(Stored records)
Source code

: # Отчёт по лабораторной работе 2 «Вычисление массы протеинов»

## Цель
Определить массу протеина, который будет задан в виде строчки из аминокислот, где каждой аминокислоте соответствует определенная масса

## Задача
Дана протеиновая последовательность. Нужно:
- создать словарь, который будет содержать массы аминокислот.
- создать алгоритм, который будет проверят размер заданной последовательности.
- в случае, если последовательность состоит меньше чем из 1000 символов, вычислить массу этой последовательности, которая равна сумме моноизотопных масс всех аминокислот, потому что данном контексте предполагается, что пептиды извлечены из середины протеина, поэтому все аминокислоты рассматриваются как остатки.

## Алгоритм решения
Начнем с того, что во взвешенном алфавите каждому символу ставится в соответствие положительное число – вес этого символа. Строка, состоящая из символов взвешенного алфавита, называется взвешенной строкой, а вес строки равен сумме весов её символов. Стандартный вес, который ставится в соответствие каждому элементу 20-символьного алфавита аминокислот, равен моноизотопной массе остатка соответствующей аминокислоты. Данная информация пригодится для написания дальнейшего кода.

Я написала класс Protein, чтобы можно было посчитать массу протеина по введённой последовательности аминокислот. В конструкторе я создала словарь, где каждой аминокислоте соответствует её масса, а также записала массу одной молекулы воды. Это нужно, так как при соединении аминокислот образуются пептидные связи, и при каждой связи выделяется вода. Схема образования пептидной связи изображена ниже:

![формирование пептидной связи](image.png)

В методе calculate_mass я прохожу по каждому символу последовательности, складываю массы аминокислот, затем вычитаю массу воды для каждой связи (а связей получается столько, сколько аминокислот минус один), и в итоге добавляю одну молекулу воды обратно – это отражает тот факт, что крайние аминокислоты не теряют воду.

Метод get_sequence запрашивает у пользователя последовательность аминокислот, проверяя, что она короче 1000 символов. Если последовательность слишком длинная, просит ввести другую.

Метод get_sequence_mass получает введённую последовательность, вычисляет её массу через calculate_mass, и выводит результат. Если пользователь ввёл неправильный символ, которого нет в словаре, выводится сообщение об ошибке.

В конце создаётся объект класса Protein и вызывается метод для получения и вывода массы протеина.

---

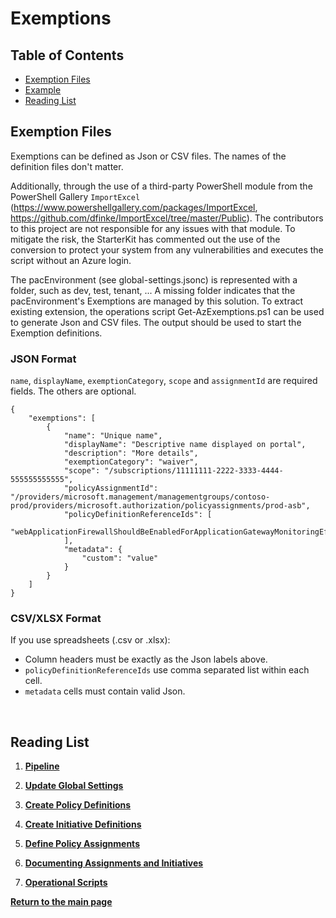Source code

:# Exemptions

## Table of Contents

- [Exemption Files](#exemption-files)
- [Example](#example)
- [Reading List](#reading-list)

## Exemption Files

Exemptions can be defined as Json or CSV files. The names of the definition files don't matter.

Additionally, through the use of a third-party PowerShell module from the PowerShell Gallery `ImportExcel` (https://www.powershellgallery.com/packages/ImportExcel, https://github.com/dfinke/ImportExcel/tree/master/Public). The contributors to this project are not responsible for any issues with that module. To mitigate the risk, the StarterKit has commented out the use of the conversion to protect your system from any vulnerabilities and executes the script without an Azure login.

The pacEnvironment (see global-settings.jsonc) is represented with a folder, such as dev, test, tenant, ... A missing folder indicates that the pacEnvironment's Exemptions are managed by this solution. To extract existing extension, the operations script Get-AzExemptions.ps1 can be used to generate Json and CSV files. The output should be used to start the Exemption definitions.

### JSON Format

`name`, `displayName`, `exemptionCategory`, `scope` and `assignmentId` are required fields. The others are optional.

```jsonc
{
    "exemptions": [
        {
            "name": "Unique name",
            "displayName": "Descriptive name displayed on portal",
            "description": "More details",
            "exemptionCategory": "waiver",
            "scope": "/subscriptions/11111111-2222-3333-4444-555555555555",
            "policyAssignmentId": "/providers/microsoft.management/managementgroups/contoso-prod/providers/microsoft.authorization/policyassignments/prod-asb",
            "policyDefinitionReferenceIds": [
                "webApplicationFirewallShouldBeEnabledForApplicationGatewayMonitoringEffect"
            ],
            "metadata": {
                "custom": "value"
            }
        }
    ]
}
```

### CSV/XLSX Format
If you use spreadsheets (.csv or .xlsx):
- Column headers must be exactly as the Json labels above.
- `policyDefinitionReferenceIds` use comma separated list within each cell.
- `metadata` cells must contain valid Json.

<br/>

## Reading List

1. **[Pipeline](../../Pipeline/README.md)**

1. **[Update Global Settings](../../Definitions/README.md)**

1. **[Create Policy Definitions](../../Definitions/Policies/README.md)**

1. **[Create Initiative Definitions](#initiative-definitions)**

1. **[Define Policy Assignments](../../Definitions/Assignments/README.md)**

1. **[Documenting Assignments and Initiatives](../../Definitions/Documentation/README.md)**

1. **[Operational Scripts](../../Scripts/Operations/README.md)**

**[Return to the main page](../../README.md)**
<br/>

--

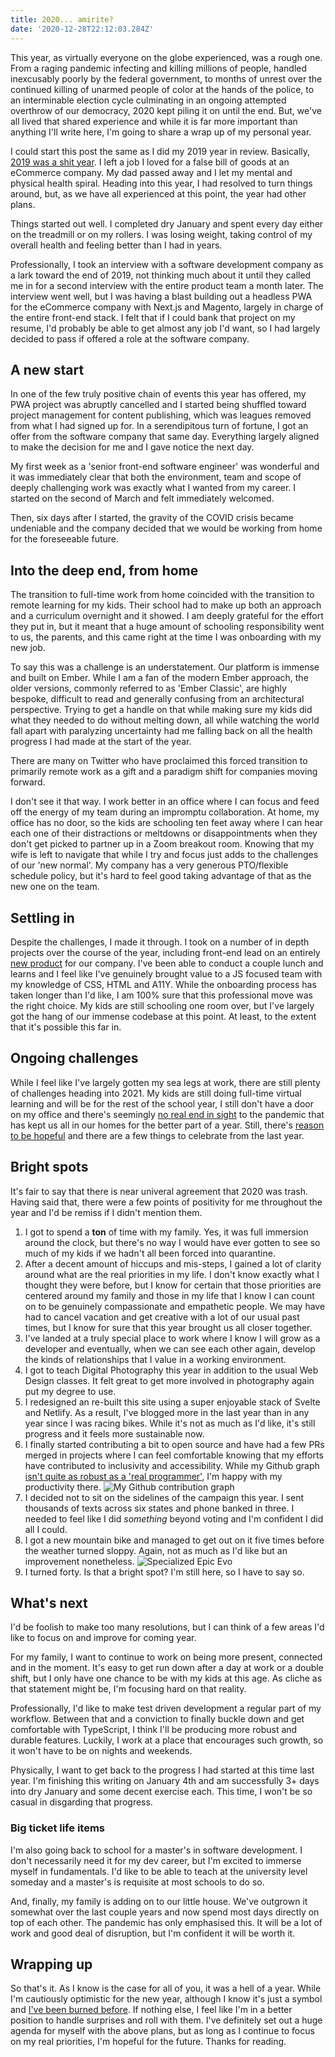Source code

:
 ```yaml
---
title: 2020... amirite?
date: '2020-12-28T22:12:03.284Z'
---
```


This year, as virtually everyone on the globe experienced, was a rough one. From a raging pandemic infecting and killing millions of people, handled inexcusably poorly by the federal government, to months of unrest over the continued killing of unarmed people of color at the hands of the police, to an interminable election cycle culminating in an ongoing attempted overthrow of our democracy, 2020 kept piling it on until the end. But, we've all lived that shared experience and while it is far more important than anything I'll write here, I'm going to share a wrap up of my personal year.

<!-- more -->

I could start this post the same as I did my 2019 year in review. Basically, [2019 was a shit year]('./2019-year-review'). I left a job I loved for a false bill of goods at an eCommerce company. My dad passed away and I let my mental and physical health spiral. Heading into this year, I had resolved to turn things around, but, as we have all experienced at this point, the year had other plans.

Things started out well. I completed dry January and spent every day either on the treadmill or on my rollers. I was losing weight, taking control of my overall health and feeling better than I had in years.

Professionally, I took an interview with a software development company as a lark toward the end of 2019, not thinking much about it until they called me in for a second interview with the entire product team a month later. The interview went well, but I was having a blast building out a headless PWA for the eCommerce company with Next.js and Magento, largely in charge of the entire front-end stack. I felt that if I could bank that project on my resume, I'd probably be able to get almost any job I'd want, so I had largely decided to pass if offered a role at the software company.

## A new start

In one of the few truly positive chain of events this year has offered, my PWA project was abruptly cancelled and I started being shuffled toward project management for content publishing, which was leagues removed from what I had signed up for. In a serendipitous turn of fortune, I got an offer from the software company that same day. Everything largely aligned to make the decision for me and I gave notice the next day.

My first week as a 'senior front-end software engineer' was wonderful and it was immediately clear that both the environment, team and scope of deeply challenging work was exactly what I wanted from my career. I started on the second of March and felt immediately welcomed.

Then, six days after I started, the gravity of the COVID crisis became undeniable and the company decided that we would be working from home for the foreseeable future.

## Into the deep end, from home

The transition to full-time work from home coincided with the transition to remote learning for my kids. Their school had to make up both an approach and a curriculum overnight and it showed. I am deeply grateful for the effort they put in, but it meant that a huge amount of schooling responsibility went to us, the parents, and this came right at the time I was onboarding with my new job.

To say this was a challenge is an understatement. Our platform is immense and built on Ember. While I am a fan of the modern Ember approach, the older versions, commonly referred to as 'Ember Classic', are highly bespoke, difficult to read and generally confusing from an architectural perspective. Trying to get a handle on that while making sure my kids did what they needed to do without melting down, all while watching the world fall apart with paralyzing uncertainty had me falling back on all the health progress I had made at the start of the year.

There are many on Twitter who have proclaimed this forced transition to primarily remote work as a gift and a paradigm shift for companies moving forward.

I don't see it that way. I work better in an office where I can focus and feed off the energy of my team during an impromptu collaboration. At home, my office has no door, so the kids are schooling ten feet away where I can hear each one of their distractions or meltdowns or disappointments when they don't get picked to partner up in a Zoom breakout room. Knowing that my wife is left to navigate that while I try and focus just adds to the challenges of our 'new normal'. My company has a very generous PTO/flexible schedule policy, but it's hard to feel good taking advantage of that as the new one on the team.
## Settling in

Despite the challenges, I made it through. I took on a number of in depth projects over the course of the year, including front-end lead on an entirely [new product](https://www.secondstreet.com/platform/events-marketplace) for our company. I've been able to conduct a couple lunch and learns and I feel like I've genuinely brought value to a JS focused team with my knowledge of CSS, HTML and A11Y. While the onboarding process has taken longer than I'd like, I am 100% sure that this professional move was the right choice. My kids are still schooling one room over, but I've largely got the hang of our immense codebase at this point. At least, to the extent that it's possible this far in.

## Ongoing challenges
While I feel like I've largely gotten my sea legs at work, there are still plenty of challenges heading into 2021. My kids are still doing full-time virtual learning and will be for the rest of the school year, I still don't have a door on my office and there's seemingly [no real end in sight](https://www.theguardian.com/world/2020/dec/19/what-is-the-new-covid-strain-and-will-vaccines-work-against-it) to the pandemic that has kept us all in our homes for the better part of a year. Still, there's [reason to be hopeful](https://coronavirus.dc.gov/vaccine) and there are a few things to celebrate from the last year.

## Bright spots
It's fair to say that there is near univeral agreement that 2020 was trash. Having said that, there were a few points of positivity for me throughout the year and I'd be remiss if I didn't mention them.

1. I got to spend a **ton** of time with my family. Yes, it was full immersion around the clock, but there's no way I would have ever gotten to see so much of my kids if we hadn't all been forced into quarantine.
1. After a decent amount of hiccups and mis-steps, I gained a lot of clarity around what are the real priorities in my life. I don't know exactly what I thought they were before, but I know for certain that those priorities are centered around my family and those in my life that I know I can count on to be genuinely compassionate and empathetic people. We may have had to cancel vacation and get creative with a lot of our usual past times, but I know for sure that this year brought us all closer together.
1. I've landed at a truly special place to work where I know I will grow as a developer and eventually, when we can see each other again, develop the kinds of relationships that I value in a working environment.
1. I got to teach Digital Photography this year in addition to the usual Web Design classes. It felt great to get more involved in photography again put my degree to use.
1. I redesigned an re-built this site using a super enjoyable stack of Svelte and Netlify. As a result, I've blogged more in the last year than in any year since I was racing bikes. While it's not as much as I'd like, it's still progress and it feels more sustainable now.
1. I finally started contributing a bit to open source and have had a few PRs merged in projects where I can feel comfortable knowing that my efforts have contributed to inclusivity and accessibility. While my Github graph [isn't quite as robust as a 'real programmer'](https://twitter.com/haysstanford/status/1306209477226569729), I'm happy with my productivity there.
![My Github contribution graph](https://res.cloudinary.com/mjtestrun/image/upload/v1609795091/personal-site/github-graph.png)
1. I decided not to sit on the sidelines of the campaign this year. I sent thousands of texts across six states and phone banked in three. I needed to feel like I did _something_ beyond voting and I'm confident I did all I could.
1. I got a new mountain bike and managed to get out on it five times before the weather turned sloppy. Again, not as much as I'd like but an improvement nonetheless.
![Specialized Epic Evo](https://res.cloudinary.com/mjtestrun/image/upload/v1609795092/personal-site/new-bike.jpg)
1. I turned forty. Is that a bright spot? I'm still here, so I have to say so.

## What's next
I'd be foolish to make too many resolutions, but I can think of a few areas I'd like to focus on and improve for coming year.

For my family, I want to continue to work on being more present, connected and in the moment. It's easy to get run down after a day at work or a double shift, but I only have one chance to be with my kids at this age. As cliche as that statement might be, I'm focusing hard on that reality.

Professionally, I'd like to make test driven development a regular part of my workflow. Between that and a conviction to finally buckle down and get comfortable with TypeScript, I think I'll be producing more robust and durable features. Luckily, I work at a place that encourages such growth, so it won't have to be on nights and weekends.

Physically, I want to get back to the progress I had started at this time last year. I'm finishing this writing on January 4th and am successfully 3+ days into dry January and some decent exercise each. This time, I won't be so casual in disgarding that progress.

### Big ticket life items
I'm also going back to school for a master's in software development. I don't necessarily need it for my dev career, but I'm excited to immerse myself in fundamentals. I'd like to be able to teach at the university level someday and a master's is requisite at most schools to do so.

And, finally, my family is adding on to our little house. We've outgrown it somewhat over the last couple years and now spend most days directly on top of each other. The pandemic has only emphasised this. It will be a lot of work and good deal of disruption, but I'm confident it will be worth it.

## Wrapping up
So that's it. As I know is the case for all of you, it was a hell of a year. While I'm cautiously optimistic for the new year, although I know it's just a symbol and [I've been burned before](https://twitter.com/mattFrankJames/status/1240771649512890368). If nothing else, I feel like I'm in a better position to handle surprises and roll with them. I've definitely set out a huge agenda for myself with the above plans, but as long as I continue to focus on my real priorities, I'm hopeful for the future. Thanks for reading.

Problem
Could you return exactly the lines above from the line with "- создать словарь, который" to the line with "- в случае, если", both included, and nothing else?

Exercise answer
- создать словарь, который будет содержать массы аминокислот.
- создать алгоритм, который будет проверят размер заданной последовательности.
- в случае, если последовательность состоит меньше чем из 1000 символов, вычислить массу этой последовательности, которая равна сумме моноизотопных масс всех аминокислот, потому что данном контексте предполагается, что пептиды извлечены из середины протеина, поэтому все аминокислоты рассматриваются как остатки.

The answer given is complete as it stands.